Let’s look at the facts.

Under Operation Metro Surge, deployments by Immigration and Customs Enforcement (ICE) and Customs and Border Protection (CBP) in the Twin Cities have reportedly exceeded 2,000 agents, outnumbering local police by roughly five to one.

ICE Agents Conducting Operations in Minneapolis

And these forces are not operating discreetly. They are conducting enforcement surges using military tactics: establishing visible perimeters, targeting selected neighbourhoods, parking lots, places of worship and even schools; confronting protesters and bystanders alike, and projecting federal power in spaces traditionally governed by civilian norms.

Taken individually, and under a clear legal predicate, some of these tactics could be defensible. Taken together — and justified by increasingly thin rationales– they signal something more troubling: a deliberate effort to normalize federal paramilitary involvement in civil life.

This matters because it collides and seeks to test the resilience of the First and Fourth Amendments — two foundational pillars of American constitutional order:

The First Amendment protects freedom of speech, assembly, and protest. The Fourth Amendment guards against unreasonable search and seizure — prohibiting the state from stopping, detaining, or entering homes without individualized suspicion and proper judicial authorization.

Recent immigration enforcement practices — randomized police-style sweeps, the use of “administrative” rather than court-issued warrants, confrontations near places of worship, and routine demands for identification absent reasonable suspicion — run directly up against settled constitutional doctrine. None of this is permitted under a robust reading of the Fourth Amendment. Yet these practices are increasingly normalized.

What we are witnessing is an effort to condition public opinion to the visible deployment of federal force in civilian life; while at the same time probing and testing how courts, local governments, and civil society respond when constitutional boundaries are breached.

The endgame is no longer difficult to discern.

The abuses of Donald Trump’s first term are well documented, as is the unresolved legal exposure that still surrounds him and several figures in his inner circle.

Trump understands this. He also understands that his historically weak approval ratings cast a long shadow over the November midterm elections. The stakes could not be clearer. Speaking to House Republicans last month, he put it bluntly: “You gotta win the midterms, because if we don’t win the midterms, it’s just gonna be — I mean, they’ll find a reason to impeach me. I’ll get impeached.”

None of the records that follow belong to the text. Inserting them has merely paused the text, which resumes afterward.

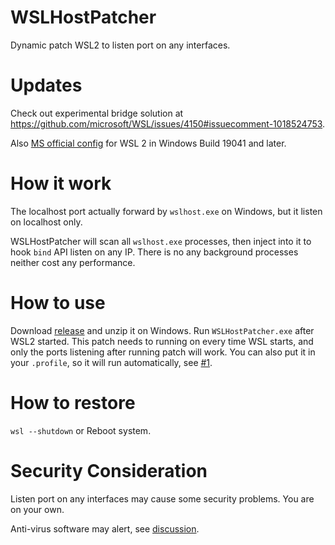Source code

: # WSLHostPatcher
Dynamic patch WSL2 to listen port on any interfaces.

# Updates
Check out experimental bridge solution at https://github.com/microsoft/WSL/issues/4150#issuecomment-1018524753.

Also [MS official config](https://docs.microsoft.com/en-us/windows/wsl/wsl-config#configuration-setting-for-wslconfig) for WSL 2 in Windows Build 19041 and later.

# How it work
The localhost port actually forward by `wslhost.exe` on Windows, but it listen on localhost only.

WSLHostPatcher will scan all `wslhost.exe` processes, then inject into it to hook `bind` API  listen on any IP.
There is no any background processes neither cost any performance.

# How to use
Download [release](https://github.com/CzBiX/WSLHostPatcher/releases/latest) and unzip it on Windows. Run `WSLHostPatcher.exe` after WSL2 started.
This patch needs to running on every time WSL starts, and only the ports listening after running patch will work.
You can also put it in your `.profile`, so it will run automatically, see [#1](https://github.com/CzBiX/WSLHostPatcher/issues/1).

# How to restore
`wsl --shutdown` or Reboot system.

# Security Consideration
Listen port on any interfaces may cause some security problems. You are on your own.

Anti-virus software may alert, see [discussion](https://github.com/CzBiX/WSLHostPatcher/discussions/16).

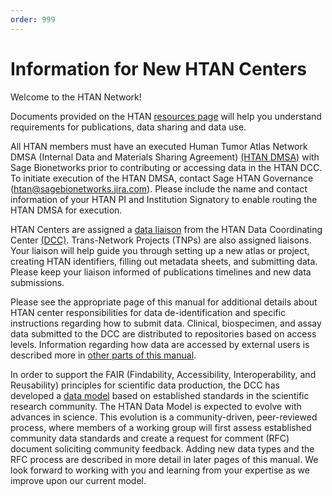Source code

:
 ```yaml
---
order: 999
---
```


# Information for New HTAN Centers

Welcome to the HTAN Network!

Documents provided on the HTAN [resources page](https://humantumoratlas.org/resources) will help you understand requirements for publications, data sharing and data use.  

All HTAN members must have an executed Human Tumor Atlas Network DMSA  (Internal Data and Materials Sharing Agreement)  [(HTAN DMSA)](https://docs.google.com/document/d/1RPFm9MBJv8DjZmYZyIv0jbjtNJ8fnwGjYDjlK4lL4nc/edit) with Sage Bionetworks prior to contributing or accessing data in the HTAN DCC. To initiate execution of the HTAN DMSA, contact Sage HTAN Governance (htan@sagebionetworks.jira.com). Please include the name and contact information of your HTAN PI and Institution Signatory to enable routing the HTAN DMSA for execution.

HTAN Centers are assigned a [data liaison](../data_pub_submission/Data_Liaisons.md) from the HTAN Data Coordinating Center [(DCC)](https://humantumoratlas.org/htan-dcc). Trans-Network Projects (TNPs) are also assigned liaisons. Your liaison will help guide you through setting up a new atlas or project, creating HTAN identifiers, filling out metadata sheets, and submitting data.  Please keep your liaison informed of publications timelines and new data submissions.  

Please see the appropriate page of this manual for additional details about HTAN center responsibilities for data de-identification and specific instructions regarding how to submit data.  Clinical, biospecimen, and assay data submitted to the DCC are distributed to repositories based on access levels.  Information regarding how data are accessed by external users is described more in [other parts of this manual](../overview/data_levels.md).

In order to support the FAIR (Findability, Accessibility, Interoperability, and Reusability) principles for scientific data production, the DCC has developed a [data model](../data_model/) based on established standards in the scientific research community. The HTAN Data Model is expected to evolve with advances in science.  This evolution is a community-driven, peer-reviewed process, where members of a working group will first assess established community data standards and create a request for comment (RFC) document soliciting community feedback. Adding new data types and the RFC process are described in more detail in later pages of this manual.  We look forward to working with you and learning from your expertise as we improve upon our current model.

For Donald Trump, surviving the midterms is not merely a political imperative. It is a personal one. What Minneapolis, Chicago, Los Angeles and Portland have in common is not that they are blue cities — it’s that they have been chosen as proving grounds for what may be the largest voter-suppression exercise in American history.

For years, Trump and leading voices in the MAGA movement have insisted that American elections are being “rigged” through undocumented immigration — that “illegals” were invited into the country by Democratic administrations to fix the vote.

Within that narrative, an expanded federal presence around elections can be reframed not as intimidation, but as protection for the electoral process.

Now cast your mind forward to November 3, 2026.

Voters line up at polling stations. Federal agents establish a conspicuous presence nearby. In some cases, questions are asked and papers are demanded. Word spreads. Fear does the rest.

None of this would be lawful under a constitutional order that still takes the Fourth Amendment seriously.

This is why Minneapolis matters, just as Chicago, Portland and Los Angeles mattered.

What is being rehearsed there is not aggressive immigration enforcement. It is the deployment of federal power to test constitutional tolerance and institutional resistance.

The deaths of Alex Pretti and Renée Good must never be minimized. But neither should they obscure the larger danger.

Dress rehearsals exist for a reason. The only remaining question is whether this one will be recognized for what it is before its November premiere.